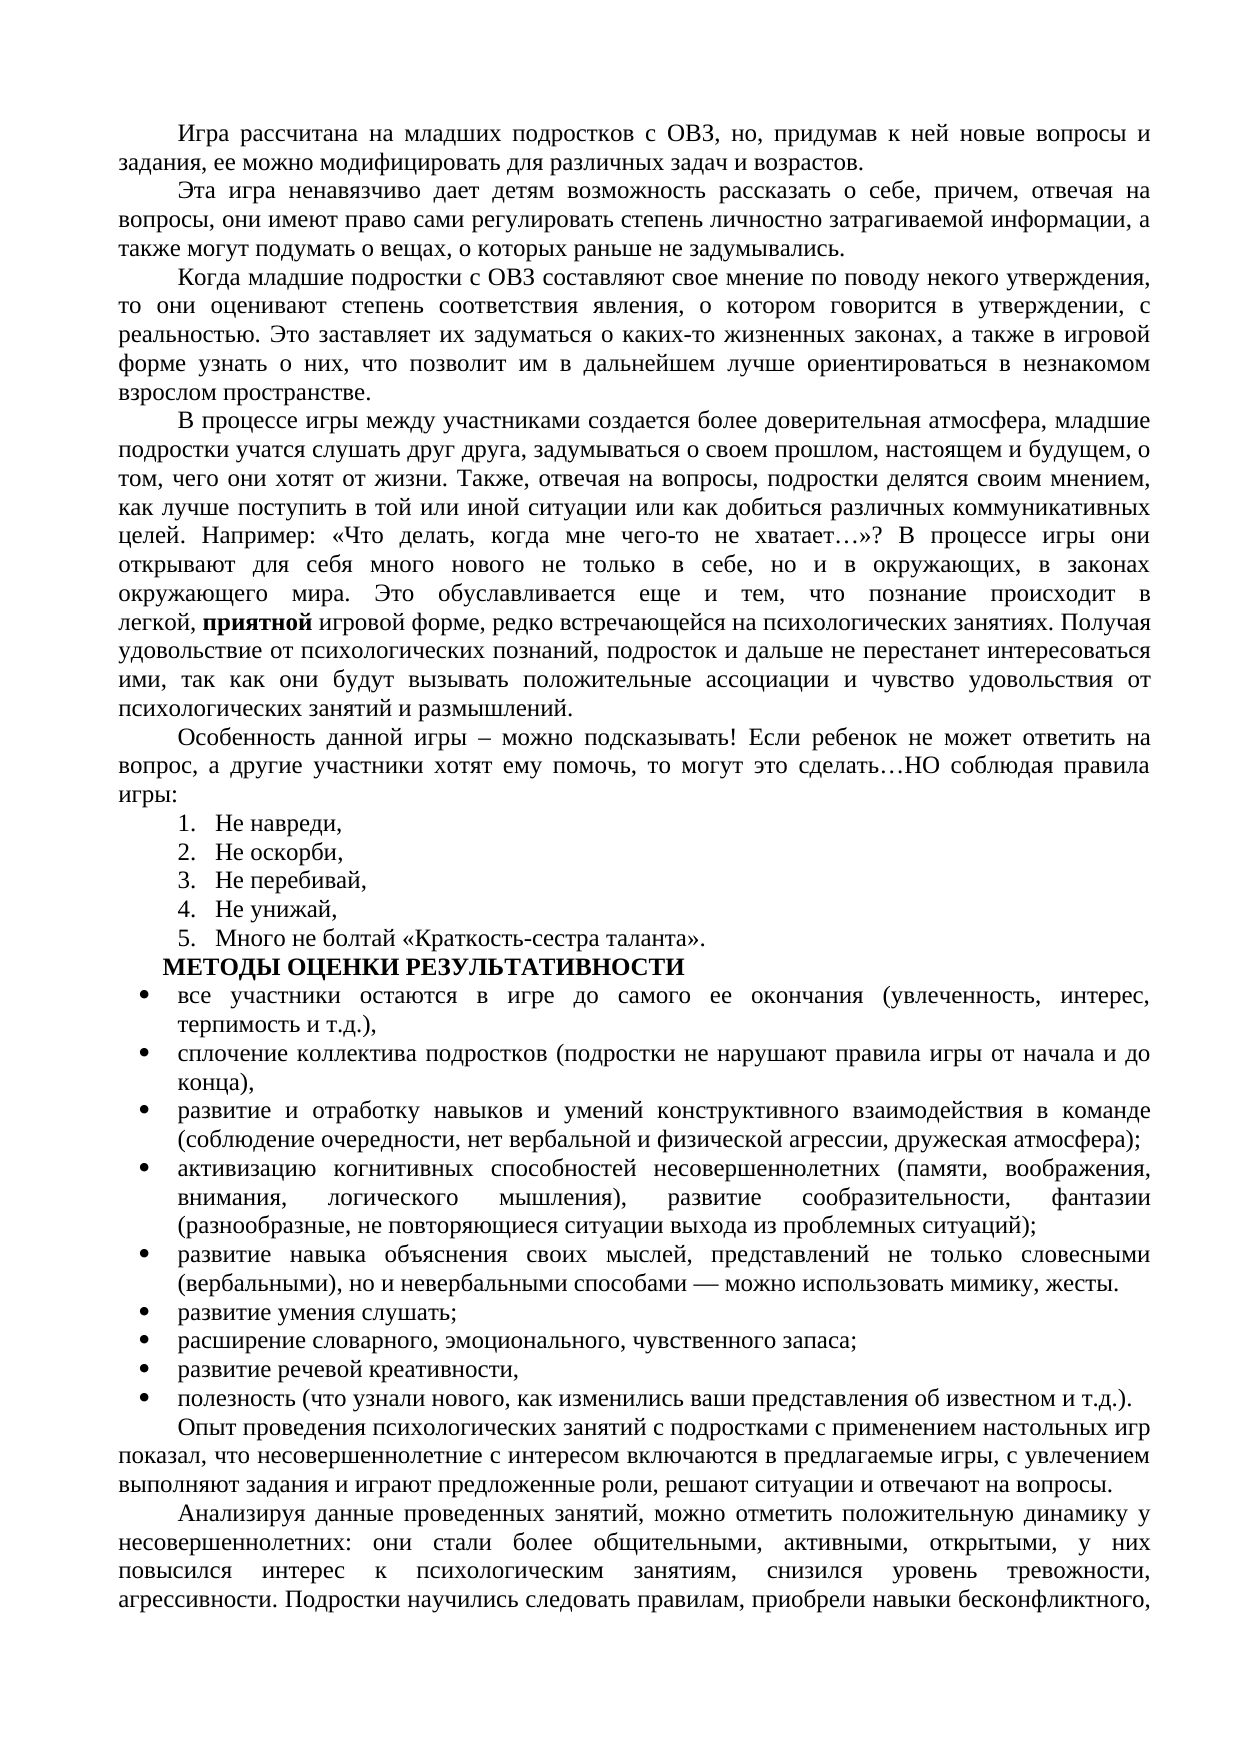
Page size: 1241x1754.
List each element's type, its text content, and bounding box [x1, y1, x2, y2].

text В процессе игры между участниками создается более доверительная атмосфера, младшие подростки учатся слушать друг друга, задумываться о своем прошлом, настоящем и будущем, о том, чего они хотят от жизни. Также, отвечая на вопросы, подростки делятся своим мнением, как лучше поступить в той или иной ситуации или как добиться различных коммуникативных целей. Например: «Что делать, когда мне чего-то не хватает…»? В процессе игры они открывают для себя много нового не только в себе, но и в окружающих, в законах окружающего мира. Это обуславливается еще и тем, что познание происходит в легкой, приятной игровой форме, редко встречающейся на психологических занятиях. Получая удовольствие от психологических познаний, подросток и дальше не перестанет интересоваться ими, так как они будут вызывать положительные ассоциации и чувство удовольствия от психологических занятий и размышлений. [118, 406, 1152, 722]
list Не оскорби, [177, 837, 1152, 866]
list расширение словарного, эмоционального, чувственного запаса; [140, 1326, 1152, 1354]
list Не перебивай, [177, 866, 1152, 894]
list развитие речевой креативности, [140, 1354, 1152, 1383]
text Эта игра ненавязчиво дает детям возможность рассказать о себе, причем, отвечая на вопросы, они имеют право сами регулировать степень личностно затрагиваемой информации, а также могут подумать о вещах, о которых раньше не задумывались. [118, 176, 1152, 262]
list Не унижай, [177, 894, 1152, 923]
text Опыт проведения психологических занятий с подростками с применением настольных игр показал, что несовершеннолетние с интересом включаются в предлагаемые игры, с увлечением выполняют задания и играют предложенные роли, решают ситуации и отвечают на вопросы. [118, 1412, 1152, 1498]
list полезность (что узнали нового, как изменились ваши представления об известном и т.д.). [140, 1383, 1152, 1412]
list развитие и отработку навыков и умений конструктивного взаимодействия в команде (соблюдение очередности, нет вербальной и физической агрессии, дружеская атмосфера); [140, 1096, 1152, 1153]
text Игра рассчитана на младших подростков с ОВЗ, но, придумав к ней новые вопросы и задания, ее можно модифицировать для различных задач и возрастов. [118, 118, 1152, 176]
list МЕТОДЫ ОЦЕНКИ РЕЗУЛЬТАТИВНОСТИ [118, 952, 1152, 981]
list сплочение коллектива подростков (подростки не нарушают правила игры от начала и до конца), [140, 1038, 1152, 1096]
list активизацию когнитивных способностей несовершеннолетних (памяти, воображения, внимания, логического мышления), развитие сообразительности, фантазии (разнообразные, не повторяющиеся ситуации выхода из проблемных ситуаций); [140, 1153, 1152, 1239]
list Много не болтай «Краткость-сестра таланта». [177, 923, 1152, 952]
list все участники остаются в игре до самого ее окончания (увлеченность, интерес, терпимость и т.д.), [140, 981, 1152, 1038]
text Когда младшие подростки с ОВЗ составляют свое мнение по поводу некого утверждения, то они оценивают степень соответствия явления, о котором говорится в утверждении, с реальностью. Это заставляет их задуматься о каких-то жизненных законах, а также в игровой форме узнать о них, что позволит им в дальнейшем лучше ориентироваться в незнакомом взрослом пространстве. [118, 262, 1152, 406]
list Не навреди, [177, 808, 1152, 837]
text Особенность данной игры – можно подсказывать! Если ребенок не может ответить на вопрос, а другие участники хотят ему помочь, то могут это сделать…НО соблюдая правила игры: [118, 722, 1152, 808]
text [118, 1498, 1152, 1613]
list развитие навыка объяснения своих мыслей, представлений не только словесными (вербальными), но и невербальными способами — можно использовать мимику, жесты. [140, 1239, 1152, 1297]
list развитие умения слушать; [140, 1297, 1152, 1326]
= = = = =
What you should do:
You are asked to reproduce word for word the line containing "text [118, 1498, 1152, 1613]" and every subsequent line through the end of the entries.

Result below:
text [118, 1498, 1152, 1613]
list развитие навыка объяснения своих мыслей, представлений не только словесными (вербальными), но и невербальными способами — можно использовать мимику, жесты. [140, 1239, 1152, 1297]
list развитие умения слушать; [140, 1297, 1152, 1326]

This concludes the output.